На меня направлен сумрак ночи | страница 34
В ПРЕДГОРЬЯХ АЛА-ТАУ
Распределяют нас в четвертую роту, которая стоит отдельно от батальона на другом конце города в предгорьях Ала-Тау, рядом с Ботаническим садом. Рота размещена частично в казарме, частично в палатках. Первое вечернее построение повергло меня в изумление – не воинская часть, а какой-то цыганский табор! На головах у кого фуражка, у кого пилотка, у кого панама. У одних гимнастерки с длинным рукавом, у других «мобутовки», у третьих вообще пограничная форма. На ногах сапоги, разнокалиберные ботинки, а несколько человек стоят босиком.
На построении я хочу встать в строй вместе с «молодыми», но меня толкают к приехавшим со мной «старикам» – Опре и Славе, решив, что мы одного призыва.
Деление на «дедов» и молодежь здесь соблюдается строже, чем в Подмосковье, поскольку славянская прослойка меньше. «Старики», в основном узбеки и таджики – «бабаи», изгаляются над молодыми, рукоприкладствуют, заставляют стирать свои портянки. Среди «молодых» много ребят-хохлов, первоначально отправленных служить на границу, а потом переведенных в стройбат. Для них этот перевод – целая трагедия. Они бережно хранят свою пограничную форму и домой пишут письма якобы с границы. В основном это добродушные и исполнительные ребята. Они рады моему доброму слову. Но мое заступничество мало помогает. Логика «дедов»: «Нас еали, когда мы были салагами, а теперь мы будем!»

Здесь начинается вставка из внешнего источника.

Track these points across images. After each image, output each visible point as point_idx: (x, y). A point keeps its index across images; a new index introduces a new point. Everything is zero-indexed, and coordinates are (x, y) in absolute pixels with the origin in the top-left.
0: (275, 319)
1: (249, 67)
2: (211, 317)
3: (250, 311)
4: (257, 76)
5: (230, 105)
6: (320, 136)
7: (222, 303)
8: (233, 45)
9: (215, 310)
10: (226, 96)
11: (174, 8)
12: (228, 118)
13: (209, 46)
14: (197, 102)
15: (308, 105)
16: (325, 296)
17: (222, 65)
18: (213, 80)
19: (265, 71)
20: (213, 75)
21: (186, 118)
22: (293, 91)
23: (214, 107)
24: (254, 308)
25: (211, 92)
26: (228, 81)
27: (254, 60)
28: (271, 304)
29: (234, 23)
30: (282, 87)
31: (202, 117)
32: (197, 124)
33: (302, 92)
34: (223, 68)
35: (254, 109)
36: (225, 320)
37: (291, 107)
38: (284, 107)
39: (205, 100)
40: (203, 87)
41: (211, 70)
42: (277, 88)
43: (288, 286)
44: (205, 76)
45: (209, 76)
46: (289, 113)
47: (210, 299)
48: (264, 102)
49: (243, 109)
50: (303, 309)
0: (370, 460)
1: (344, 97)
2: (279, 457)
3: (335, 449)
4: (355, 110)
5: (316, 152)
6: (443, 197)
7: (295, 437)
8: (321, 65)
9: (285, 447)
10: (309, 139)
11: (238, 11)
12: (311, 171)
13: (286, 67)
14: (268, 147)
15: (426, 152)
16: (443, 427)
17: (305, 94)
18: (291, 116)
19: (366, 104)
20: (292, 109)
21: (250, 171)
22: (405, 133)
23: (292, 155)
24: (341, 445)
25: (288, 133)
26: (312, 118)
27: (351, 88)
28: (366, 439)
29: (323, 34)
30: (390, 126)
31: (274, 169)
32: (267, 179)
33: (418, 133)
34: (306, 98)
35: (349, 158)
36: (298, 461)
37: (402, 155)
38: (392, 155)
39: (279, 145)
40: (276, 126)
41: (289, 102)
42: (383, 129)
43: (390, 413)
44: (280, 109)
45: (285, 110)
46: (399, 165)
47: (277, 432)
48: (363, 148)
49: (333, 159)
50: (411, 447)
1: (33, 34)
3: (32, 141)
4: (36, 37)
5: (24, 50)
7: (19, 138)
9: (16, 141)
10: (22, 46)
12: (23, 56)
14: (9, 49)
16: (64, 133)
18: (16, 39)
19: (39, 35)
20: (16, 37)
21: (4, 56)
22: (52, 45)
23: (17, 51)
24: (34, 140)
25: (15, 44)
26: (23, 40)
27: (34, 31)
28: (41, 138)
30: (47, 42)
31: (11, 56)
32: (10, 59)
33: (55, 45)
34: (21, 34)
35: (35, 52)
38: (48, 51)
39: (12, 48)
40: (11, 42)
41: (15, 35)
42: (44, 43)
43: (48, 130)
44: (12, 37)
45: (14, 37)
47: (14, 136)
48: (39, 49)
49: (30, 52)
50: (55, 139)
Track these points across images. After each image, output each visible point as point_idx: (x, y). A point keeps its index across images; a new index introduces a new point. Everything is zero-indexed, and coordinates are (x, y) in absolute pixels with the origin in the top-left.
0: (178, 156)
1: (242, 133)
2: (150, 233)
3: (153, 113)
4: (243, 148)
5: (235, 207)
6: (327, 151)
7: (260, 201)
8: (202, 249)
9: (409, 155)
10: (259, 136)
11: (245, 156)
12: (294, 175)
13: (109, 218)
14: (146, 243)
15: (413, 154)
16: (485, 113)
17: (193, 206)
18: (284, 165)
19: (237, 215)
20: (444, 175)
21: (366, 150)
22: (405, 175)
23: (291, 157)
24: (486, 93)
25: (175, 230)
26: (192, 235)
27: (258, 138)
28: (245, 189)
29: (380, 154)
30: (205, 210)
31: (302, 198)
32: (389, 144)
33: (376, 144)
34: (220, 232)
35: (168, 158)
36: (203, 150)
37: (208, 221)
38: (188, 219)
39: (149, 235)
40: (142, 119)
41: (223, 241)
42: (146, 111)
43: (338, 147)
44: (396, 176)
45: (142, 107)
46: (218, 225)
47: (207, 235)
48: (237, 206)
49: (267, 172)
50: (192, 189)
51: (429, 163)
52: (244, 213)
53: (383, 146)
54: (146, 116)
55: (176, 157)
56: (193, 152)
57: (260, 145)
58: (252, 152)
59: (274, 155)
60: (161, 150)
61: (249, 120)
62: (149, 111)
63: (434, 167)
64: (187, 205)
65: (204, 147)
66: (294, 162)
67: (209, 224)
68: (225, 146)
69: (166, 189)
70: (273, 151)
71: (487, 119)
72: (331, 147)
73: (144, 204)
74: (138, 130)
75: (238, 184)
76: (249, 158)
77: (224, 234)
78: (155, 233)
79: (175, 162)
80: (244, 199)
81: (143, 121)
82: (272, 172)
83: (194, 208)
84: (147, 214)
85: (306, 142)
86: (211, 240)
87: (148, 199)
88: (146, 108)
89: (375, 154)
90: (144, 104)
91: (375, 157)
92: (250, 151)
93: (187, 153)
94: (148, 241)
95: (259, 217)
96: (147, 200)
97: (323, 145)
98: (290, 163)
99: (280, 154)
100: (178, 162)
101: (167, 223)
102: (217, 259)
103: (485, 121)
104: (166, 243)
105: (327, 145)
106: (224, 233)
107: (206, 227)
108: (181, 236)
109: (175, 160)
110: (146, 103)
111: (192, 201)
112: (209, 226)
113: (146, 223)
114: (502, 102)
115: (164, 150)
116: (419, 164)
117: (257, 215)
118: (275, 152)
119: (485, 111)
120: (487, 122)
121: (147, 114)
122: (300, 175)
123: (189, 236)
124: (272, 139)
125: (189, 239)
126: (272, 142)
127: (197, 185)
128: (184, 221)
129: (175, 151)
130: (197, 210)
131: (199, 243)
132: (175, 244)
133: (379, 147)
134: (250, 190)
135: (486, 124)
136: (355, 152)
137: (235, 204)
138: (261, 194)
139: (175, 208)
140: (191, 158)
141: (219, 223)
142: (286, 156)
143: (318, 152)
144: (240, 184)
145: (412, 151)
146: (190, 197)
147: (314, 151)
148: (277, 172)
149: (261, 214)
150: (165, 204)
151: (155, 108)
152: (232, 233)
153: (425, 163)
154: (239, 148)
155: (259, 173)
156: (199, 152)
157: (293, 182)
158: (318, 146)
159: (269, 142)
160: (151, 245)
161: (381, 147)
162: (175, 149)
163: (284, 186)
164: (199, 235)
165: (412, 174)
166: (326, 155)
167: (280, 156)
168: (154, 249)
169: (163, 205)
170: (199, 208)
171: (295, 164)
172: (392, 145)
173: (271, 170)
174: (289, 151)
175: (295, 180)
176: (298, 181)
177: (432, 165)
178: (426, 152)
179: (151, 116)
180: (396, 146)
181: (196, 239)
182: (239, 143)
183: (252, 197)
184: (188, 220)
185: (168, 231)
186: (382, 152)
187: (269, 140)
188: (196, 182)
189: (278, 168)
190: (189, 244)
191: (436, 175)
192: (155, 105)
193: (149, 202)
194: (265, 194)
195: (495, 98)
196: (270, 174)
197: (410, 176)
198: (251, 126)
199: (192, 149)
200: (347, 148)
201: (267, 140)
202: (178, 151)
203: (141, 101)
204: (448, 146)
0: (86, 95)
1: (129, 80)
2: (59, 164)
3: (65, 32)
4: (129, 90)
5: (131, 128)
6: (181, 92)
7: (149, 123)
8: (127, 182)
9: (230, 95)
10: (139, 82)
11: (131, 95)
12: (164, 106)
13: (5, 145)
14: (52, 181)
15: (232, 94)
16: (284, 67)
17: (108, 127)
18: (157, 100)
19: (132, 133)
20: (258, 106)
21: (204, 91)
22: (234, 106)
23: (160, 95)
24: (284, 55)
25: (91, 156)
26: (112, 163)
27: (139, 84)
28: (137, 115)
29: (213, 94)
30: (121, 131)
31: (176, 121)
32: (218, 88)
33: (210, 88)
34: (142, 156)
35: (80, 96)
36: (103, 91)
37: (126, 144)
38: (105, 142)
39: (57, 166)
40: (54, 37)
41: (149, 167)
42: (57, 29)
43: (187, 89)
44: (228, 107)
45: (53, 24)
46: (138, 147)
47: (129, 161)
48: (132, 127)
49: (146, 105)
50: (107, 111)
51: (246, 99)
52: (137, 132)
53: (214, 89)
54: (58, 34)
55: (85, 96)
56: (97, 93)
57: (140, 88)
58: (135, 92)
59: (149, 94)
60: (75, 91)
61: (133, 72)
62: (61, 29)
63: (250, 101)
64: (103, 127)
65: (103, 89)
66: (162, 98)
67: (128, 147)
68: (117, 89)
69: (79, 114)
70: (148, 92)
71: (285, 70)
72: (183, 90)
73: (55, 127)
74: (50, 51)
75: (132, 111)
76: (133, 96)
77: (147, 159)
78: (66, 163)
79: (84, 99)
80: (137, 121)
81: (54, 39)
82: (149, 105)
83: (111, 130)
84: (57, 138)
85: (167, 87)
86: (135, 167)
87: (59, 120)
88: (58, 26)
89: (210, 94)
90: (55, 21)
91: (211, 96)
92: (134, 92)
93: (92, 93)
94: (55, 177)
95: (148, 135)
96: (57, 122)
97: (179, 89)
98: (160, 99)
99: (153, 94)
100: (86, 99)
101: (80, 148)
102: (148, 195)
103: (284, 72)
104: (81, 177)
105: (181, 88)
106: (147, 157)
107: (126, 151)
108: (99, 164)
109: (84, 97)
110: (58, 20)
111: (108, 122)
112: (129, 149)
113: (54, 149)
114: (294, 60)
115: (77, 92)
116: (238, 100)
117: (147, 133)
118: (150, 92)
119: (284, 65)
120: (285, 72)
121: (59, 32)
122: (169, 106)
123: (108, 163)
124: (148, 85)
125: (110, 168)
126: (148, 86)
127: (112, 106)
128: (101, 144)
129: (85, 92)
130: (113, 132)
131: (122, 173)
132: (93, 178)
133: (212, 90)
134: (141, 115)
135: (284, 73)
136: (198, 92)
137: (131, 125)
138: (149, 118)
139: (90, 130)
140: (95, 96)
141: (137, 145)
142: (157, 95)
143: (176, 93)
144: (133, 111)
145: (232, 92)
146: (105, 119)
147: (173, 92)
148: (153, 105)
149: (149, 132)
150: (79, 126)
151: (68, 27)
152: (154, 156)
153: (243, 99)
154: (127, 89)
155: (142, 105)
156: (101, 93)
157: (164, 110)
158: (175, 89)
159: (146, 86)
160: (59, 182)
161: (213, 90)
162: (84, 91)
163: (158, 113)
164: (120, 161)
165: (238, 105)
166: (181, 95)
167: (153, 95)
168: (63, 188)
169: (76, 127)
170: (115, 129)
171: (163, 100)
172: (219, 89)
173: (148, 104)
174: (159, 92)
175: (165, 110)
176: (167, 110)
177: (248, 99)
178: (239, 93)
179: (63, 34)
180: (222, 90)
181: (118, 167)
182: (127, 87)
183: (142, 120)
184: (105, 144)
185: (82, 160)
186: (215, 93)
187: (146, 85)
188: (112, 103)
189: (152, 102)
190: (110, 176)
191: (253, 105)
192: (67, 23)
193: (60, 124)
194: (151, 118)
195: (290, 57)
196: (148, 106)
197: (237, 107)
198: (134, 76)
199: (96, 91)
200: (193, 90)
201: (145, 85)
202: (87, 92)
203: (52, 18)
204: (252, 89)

Начальство такие взаимоотношения не волнуют, давали бы план. Впрочем, из начальства в роте постоянно присутствует один старшина Чурбанов, крепко сбитый горластый усач. Его волнуют только комбинации при выдаче обмундирования и походы в баню.
В бане среднеазиаты сбривают себе волосы в промежности, и это славянам кажется дикостью. «Да они – звери! Сначала, чтобы поссать, становились в туалете на колени, мы их пинками поднимали!» (А как в голой степи сходить по малой нужде, не смущая других? – только, уйдя подальше, опуститься на колени.)
Свинину мусульманам есть нельзя, но т.к. другого мяса в столовой почти не бывает, то постепенно все начинают его есть. «Дома нельзя, а в армии можно». В армии они с грехом пополам овладевают матерным русским языком и воспринимают самое дурное из армейского быта, чтобы развезти эту «культуру» по своим аулам. Все эти бывшие крестьяне мечтают вернуться домой и забыть стройбат, как страшный сон, но их патриархальное сознание уже не станет прежним. Впрочем, они искренне приглашают меня: «Приезжай ко мне, столы накроем, плов варить будем, три дня гулять будем!»